- 3 Apr 2018
All homes will be covered as we believe that buildings should be safe for occupants regardless of tenure.
All homes should have:
- one smoke alarm installed in the room most frequently used for general daytime living purposes
- one smoke alarm in every circulation space on each storey, such as hallways and landings
- one heat alarm installed in every kitchen
- all alarms should be ceiling mounted
- all alarms should be interlinked
There will also be a requirement for carbon monoxide detectors to be fitted where there is a carbon-fuelled appliance or a flue.
Interlinked smoke alarms
The requirements mean that all alarms must be interlinked. Existing smoke alarms will need to be reviewed to ensure they meet this requirement.
You may not hear an alarm closest to the fire but, by having an interlinked system, you will be alerted immediately.
Alarm types: battery or mains-wired
You can install specified types of sealed long-life battery alarms or mains-wired alarms with a maximum lifespan of 10 years.
Installing mains-wired alarms in flats and in houses over three storeys also requires a building warrant from your local authority.

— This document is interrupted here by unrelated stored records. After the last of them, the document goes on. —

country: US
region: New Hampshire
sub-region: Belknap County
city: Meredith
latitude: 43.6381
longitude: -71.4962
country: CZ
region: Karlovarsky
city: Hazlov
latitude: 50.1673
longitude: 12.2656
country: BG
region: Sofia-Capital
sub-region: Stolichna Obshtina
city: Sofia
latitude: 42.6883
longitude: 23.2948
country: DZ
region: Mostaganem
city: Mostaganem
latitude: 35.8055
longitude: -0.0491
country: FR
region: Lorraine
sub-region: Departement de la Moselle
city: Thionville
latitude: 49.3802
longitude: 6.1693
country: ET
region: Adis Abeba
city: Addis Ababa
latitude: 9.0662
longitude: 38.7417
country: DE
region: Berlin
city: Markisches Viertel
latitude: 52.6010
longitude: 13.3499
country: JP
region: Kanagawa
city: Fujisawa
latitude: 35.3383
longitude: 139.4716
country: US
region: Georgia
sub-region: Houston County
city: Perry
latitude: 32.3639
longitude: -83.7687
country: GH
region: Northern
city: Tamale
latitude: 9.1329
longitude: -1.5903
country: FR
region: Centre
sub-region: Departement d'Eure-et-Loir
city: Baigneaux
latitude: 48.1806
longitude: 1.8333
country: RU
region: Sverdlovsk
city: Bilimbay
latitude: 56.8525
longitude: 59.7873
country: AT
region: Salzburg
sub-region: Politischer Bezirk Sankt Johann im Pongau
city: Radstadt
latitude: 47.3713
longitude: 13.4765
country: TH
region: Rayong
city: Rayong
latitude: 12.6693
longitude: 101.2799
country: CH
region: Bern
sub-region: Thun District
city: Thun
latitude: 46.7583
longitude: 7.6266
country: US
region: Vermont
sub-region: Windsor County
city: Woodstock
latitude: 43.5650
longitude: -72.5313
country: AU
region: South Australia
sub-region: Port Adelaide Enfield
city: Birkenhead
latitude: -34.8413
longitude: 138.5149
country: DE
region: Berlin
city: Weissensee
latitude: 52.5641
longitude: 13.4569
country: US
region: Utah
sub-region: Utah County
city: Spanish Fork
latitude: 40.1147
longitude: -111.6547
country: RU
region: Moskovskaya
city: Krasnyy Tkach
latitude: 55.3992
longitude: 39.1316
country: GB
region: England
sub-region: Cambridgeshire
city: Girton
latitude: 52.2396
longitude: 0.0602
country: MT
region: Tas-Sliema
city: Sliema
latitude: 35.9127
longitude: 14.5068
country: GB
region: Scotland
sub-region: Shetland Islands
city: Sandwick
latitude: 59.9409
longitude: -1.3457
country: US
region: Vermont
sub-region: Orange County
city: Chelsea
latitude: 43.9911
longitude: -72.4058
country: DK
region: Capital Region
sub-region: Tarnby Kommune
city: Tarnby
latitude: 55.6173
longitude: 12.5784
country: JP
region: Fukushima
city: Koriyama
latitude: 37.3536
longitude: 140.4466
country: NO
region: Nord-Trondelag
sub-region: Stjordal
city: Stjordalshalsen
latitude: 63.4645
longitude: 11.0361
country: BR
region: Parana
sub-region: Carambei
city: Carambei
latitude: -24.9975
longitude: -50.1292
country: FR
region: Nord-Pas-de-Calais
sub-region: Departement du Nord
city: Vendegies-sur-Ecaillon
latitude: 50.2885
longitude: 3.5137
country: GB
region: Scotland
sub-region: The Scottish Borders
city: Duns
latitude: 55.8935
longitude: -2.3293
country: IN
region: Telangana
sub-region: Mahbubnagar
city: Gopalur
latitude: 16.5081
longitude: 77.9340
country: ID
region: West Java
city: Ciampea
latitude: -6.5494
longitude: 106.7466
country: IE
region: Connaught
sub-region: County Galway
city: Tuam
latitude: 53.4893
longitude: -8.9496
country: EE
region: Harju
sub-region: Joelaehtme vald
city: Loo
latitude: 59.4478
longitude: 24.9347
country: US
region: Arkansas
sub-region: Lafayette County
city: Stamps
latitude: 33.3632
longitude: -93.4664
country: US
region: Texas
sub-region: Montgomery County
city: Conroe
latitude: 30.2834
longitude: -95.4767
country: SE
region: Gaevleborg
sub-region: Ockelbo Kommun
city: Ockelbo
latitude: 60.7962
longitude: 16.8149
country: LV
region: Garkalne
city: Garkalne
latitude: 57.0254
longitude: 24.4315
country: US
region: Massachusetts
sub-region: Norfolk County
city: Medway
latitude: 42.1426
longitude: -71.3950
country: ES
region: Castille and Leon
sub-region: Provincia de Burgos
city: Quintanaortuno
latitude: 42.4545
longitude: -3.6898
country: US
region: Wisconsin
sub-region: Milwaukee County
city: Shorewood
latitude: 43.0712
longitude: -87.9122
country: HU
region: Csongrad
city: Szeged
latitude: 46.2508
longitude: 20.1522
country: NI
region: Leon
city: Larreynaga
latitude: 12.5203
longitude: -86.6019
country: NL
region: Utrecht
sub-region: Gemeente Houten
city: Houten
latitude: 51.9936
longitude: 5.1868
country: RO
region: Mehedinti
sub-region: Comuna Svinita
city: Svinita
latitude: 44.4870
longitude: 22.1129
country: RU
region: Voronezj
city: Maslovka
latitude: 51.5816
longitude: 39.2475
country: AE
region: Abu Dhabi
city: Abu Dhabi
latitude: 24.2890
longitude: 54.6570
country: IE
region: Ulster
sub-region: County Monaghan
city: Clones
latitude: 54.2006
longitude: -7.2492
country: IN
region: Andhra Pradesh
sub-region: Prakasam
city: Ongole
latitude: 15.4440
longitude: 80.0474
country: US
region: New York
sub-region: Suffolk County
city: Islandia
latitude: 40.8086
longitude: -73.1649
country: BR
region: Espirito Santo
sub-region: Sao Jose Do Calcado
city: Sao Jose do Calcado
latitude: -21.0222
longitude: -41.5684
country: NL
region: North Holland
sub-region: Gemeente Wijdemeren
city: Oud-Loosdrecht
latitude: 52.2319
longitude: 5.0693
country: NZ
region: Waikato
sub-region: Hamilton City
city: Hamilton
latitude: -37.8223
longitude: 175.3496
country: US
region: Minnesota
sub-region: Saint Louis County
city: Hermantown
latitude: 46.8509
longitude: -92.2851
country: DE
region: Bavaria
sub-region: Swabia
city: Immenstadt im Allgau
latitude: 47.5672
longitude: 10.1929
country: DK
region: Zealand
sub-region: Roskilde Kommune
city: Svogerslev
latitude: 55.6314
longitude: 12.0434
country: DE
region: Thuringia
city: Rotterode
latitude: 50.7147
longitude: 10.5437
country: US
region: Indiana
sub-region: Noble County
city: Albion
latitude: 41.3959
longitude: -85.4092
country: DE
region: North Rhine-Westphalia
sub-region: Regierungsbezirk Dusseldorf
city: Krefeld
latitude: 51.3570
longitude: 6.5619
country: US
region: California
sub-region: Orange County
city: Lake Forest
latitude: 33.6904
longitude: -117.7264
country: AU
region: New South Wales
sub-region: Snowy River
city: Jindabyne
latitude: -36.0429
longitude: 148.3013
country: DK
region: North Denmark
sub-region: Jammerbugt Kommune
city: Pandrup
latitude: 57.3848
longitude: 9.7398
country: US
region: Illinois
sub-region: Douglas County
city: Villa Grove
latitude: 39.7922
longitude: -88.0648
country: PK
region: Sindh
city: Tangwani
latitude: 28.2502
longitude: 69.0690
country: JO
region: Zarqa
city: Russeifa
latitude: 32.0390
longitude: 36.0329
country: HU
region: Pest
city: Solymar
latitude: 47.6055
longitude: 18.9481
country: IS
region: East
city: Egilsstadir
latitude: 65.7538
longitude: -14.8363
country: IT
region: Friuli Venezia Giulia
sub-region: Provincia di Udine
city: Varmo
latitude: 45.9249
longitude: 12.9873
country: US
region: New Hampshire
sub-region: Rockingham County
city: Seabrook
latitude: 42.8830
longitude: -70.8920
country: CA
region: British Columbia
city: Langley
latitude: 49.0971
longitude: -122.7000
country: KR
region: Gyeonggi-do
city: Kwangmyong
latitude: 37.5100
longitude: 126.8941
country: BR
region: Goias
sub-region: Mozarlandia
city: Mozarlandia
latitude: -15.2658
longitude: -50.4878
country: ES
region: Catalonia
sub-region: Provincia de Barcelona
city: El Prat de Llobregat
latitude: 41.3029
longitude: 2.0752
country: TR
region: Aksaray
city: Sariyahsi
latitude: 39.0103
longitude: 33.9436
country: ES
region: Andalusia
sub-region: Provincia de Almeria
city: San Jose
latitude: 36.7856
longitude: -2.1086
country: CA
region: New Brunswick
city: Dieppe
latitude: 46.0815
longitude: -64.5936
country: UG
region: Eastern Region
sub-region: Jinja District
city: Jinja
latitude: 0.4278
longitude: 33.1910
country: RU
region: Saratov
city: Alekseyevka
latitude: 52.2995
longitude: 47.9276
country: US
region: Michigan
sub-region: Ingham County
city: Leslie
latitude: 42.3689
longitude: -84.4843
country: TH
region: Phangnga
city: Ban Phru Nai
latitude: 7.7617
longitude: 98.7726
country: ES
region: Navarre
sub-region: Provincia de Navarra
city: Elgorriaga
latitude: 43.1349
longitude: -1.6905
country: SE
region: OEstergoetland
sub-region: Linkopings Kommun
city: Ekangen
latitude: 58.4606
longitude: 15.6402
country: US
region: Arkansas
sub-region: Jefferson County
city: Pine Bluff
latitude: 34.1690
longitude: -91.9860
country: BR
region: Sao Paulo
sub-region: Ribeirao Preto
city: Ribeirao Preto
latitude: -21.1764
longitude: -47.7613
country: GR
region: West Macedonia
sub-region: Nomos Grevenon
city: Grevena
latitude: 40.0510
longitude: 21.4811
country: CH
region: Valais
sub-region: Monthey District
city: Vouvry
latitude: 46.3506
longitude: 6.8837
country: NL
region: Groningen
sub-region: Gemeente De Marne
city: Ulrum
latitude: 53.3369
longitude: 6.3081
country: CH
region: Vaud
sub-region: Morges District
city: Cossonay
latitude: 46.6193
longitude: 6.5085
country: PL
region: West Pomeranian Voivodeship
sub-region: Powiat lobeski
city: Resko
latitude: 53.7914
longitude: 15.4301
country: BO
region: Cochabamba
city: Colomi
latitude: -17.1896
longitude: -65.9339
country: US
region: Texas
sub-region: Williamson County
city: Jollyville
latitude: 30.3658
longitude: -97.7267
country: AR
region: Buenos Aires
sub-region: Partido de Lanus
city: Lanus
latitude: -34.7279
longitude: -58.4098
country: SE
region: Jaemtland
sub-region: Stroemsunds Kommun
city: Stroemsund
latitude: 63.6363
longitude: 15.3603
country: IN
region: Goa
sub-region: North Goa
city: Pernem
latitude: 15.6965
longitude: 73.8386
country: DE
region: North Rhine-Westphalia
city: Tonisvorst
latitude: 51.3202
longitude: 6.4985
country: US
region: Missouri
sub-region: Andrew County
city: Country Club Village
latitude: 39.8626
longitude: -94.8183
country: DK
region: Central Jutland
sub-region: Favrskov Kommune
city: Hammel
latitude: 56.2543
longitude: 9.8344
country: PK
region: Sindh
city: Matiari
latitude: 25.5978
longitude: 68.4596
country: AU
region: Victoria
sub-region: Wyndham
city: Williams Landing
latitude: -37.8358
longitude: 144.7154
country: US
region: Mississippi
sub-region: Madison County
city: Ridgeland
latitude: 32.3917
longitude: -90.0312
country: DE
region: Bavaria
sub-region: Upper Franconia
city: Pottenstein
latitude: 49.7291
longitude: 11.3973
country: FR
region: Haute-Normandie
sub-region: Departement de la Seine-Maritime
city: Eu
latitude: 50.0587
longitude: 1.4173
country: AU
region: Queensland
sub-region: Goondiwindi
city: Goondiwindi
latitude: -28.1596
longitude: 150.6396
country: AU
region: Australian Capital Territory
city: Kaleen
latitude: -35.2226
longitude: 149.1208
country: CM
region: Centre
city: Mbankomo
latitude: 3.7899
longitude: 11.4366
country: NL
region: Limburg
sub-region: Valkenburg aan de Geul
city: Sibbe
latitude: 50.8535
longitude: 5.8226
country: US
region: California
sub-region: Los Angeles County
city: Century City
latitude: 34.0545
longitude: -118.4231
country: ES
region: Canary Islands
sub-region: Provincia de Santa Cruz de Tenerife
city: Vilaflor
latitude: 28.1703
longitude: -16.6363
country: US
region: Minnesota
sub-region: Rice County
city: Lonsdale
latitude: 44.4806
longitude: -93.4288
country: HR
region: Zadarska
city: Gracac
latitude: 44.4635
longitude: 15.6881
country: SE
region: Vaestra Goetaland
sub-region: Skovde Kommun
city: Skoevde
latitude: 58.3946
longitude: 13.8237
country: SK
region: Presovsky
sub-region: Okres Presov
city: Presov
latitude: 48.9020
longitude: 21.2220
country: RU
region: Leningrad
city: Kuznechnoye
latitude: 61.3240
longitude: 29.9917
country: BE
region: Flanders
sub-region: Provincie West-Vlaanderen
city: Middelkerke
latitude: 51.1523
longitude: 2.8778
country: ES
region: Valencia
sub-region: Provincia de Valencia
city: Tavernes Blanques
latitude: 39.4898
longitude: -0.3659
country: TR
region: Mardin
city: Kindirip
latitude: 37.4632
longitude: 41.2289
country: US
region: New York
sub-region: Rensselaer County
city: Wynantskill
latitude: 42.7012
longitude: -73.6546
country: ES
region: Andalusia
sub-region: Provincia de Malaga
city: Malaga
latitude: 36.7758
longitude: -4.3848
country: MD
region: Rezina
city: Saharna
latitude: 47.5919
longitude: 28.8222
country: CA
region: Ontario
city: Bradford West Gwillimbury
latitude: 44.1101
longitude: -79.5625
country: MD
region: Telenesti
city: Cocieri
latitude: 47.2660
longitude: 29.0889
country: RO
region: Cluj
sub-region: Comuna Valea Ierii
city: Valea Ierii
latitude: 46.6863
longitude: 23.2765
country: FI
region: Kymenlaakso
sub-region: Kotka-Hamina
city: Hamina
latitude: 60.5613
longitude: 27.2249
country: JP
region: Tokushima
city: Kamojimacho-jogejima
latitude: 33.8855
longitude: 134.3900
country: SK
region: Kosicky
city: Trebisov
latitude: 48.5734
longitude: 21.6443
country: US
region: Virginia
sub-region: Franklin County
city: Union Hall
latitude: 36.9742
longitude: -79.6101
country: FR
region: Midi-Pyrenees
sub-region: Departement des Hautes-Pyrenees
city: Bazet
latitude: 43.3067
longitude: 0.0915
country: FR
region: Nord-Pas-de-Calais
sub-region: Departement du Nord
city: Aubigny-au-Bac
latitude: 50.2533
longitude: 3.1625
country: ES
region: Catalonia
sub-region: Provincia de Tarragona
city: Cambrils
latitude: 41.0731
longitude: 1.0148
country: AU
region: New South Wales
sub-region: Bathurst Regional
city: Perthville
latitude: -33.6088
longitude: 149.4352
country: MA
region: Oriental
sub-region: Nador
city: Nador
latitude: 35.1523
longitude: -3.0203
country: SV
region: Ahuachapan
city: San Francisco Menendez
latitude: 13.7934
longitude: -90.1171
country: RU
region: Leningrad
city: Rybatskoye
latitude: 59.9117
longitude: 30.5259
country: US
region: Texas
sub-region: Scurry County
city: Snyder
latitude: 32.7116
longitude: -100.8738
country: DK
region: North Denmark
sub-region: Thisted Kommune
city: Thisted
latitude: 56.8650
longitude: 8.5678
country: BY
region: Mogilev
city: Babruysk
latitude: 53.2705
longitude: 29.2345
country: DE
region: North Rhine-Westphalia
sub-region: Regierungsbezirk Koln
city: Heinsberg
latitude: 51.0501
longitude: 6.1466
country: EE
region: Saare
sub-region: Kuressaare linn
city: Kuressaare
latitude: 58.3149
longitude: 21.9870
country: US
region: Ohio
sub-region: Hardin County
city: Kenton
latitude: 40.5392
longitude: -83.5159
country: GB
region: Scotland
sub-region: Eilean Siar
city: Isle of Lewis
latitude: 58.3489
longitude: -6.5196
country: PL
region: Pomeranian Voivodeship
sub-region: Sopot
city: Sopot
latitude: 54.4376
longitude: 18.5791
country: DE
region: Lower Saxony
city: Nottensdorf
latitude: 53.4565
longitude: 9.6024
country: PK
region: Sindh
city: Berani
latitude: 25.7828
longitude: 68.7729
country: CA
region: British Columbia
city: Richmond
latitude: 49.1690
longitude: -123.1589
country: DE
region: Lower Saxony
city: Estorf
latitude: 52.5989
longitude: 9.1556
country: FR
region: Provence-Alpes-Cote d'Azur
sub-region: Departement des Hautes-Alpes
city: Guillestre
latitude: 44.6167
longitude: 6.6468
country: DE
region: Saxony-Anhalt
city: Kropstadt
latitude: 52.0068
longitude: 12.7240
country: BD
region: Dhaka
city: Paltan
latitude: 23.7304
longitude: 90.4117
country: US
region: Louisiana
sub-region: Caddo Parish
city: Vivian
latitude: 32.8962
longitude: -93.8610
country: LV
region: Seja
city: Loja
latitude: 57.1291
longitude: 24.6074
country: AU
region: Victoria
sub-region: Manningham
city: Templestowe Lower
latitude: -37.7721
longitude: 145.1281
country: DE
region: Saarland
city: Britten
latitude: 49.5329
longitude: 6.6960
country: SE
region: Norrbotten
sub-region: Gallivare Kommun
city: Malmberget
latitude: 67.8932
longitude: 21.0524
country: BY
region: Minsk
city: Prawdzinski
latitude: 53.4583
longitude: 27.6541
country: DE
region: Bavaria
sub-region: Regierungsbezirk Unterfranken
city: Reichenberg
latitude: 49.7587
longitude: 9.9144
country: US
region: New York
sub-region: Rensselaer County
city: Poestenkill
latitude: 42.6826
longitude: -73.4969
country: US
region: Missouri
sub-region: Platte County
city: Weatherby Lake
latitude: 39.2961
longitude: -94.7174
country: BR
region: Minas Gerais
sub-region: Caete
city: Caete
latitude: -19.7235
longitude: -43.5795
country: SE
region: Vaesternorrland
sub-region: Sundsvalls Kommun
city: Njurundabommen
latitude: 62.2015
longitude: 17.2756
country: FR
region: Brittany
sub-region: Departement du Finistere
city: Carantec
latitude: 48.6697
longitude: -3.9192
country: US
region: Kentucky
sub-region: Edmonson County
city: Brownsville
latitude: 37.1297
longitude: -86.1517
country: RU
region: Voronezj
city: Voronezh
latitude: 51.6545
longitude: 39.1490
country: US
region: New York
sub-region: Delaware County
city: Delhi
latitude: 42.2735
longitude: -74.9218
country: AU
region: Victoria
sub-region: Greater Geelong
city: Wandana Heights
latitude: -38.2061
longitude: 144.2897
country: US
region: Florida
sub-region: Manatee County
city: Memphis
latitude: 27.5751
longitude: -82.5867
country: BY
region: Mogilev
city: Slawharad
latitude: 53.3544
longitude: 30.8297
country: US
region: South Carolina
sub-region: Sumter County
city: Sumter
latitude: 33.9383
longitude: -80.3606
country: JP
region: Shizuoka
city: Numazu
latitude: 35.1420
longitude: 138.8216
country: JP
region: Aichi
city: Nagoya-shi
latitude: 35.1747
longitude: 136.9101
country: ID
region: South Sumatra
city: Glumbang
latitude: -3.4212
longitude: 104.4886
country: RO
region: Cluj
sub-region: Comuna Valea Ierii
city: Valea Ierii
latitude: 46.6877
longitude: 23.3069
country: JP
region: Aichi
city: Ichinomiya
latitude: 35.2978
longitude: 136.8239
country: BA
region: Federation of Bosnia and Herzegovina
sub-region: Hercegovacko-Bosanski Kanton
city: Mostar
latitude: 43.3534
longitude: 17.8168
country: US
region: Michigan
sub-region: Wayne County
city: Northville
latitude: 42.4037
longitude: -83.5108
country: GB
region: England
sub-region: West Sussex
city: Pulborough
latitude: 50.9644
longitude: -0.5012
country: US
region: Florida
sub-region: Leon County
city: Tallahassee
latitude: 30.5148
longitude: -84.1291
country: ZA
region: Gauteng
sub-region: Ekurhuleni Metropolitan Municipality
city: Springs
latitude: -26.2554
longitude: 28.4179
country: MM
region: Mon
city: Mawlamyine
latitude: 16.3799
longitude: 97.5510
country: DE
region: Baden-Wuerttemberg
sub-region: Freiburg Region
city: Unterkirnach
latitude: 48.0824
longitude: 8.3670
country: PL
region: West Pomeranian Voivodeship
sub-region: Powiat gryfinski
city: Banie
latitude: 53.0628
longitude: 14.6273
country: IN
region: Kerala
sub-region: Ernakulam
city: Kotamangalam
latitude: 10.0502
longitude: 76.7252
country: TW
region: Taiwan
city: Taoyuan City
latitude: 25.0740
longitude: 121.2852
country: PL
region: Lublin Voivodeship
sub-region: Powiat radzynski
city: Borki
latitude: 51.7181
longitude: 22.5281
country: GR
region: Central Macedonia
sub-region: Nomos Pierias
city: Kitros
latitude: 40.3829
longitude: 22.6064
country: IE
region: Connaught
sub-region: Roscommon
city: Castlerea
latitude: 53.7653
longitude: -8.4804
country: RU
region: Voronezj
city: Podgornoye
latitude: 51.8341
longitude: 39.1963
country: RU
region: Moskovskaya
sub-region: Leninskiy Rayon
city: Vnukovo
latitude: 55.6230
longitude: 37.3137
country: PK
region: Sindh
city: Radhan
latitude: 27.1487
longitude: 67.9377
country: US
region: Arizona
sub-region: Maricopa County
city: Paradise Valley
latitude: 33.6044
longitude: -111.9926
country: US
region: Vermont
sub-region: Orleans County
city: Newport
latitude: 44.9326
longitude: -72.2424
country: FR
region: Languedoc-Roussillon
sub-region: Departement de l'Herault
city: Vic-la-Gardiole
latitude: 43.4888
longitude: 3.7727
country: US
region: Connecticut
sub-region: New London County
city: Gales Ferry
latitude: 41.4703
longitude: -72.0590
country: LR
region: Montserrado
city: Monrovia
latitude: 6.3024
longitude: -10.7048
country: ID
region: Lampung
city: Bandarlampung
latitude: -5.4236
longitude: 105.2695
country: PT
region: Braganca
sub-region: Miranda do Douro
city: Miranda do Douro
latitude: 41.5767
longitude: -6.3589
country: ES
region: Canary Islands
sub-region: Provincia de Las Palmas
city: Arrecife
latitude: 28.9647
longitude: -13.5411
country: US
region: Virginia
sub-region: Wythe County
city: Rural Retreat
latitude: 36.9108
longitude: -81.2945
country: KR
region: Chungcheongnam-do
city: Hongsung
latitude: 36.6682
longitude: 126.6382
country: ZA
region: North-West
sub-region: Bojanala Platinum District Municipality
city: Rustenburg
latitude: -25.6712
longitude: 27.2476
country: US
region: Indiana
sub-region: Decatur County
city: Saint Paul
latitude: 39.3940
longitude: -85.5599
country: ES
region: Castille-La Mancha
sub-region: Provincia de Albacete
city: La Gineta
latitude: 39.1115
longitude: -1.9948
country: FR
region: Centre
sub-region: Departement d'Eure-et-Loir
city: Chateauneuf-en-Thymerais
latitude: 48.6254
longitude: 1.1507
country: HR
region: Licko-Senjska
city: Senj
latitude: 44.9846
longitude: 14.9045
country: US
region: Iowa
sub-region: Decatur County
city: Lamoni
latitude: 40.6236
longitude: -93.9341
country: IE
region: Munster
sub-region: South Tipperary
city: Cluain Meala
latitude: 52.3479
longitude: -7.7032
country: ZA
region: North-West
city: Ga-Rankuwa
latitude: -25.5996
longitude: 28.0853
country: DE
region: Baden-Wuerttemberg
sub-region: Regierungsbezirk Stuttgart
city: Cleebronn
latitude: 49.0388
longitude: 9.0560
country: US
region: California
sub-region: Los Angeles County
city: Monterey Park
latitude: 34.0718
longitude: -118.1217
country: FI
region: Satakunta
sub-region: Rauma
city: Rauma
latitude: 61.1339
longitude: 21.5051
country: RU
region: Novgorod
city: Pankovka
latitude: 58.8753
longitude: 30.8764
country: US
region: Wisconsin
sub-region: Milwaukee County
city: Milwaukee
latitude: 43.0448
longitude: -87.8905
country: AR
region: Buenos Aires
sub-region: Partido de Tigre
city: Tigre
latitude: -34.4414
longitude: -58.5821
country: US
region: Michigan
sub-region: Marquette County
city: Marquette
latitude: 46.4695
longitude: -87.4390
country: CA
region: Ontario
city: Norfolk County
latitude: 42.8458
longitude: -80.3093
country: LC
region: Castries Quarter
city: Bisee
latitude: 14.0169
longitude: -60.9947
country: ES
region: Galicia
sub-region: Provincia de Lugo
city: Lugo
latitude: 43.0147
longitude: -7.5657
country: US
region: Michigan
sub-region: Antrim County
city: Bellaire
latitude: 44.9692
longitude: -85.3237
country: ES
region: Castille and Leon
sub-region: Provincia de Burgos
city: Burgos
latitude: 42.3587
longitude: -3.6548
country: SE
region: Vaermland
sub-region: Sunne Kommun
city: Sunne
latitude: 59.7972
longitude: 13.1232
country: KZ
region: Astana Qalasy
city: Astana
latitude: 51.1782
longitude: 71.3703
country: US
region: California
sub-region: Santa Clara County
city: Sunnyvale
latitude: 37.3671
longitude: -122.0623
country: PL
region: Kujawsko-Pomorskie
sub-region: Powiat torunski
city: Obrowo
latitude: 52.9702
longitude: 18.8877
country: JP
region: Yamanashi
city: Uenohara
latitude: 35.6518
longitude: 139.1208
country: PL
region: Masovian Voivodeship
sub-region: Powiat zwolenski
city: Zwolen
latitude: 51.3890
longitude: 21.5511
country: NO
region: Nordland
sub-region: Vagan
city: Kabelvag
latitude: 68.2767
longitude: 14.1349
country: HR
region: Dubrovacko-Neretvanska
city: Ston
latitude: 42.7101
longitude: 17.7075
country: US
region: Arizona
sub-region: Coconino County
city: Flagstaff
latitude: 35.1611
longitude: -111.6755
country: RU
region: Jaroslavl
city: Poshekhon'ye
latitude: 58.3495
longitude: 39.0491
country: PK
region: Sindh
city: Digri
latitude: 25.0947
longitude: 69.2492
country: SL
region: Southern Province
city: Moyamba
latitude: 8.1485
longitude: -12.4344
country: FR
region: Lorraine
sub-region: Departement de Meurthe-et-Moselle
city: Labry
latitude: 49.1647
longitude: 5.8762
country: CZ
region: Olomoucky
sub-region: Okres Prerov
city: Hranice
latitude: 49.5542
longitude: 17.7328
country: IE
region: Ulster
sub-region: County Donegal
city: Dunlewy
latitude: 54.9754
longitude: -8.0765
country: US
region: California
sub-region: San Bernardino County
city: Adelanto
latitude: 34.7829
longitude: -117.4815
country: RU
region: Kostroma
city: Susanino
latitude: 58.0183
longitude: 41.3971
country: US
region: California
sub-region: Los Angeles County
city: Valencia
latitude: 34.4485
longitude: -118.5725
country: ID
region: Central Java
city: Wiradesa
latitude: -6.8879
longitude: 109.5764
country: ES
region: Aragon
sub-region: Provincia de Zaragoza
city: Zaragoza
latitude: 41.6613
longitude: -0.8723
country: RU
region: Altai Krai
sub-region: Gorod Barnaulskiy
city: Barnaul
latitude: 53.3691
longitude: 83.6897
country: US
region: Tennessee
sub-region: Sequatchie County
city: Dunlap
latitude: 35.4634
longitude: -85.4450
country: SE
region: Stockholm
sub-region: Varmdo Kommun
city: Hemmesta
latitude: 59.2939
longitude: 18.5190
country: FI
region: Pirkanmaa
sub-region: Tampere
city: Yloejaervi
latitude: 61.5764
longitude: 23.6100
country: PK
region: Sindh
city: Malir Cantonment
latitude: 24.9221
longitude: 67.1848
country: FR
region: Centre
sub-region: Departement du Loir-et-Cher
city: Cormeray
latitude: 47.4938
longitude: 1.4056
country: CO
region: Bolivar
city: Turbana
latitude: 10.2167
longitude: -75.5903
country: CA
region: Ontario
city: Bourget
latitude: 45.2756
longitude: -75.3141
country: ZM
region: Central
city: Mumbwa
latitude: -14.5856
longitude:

Any costs will be the responsibility of home owners.
The cost of each mid-range sealed long-life battery alarm is between £40 and £80.
Mains-wired alarms are generally cheaper than the sealed long-life battery alarms; however, installation will need to be carried out by an electrician which will be an additional cost to consider.
We estimate the cost for an average two bedroom, two storey house could be between £160 and £280. A one bedroom flat should cost between £120 and £200.
There will be a two year period for compliance once the regulations are in force, meaning homeowners would have until 2020. However, installing alarms at the earliest opportunity, will provide improved fire safety in your home.
Tenements/blocks of flats
In a shared property such as a tenement or block of flats there is no requirement for different properties to fit alarms linked to each other.
Most home owners want to make their homes as safe as possible. Home fire safety visits from Scottish Fire and Rescue Service can be arranged, advising homeowners on fire safety and how to comply with the standards.
Compliance will also form part of any Home Report and it may be introduced as a requirement by home insurance companies. Because this will be a minimum standard for safe houses, local authorities will be able to use their statutory powers to require owners to carry out work on substandard housing.
The proposed standards are an extension to the existing standards for privately rented properties, so a private landlord should already be complying.
- Fire detection in private rented properties: guidance
- Carbon monoxide alarms in private rented properties: guidance
The proposed standards will be added to the standards social landlords have to meet under the Scottish Social Housing Standard, which is monitored by the Scottish Housing Regulator.
Other fire safety issues
We ran a fire and smoke alarms consultation which highlighted wider fire safety issues, including fire doors, and this will inform the work of the Ministerial Working Group on Building and Fire Safety.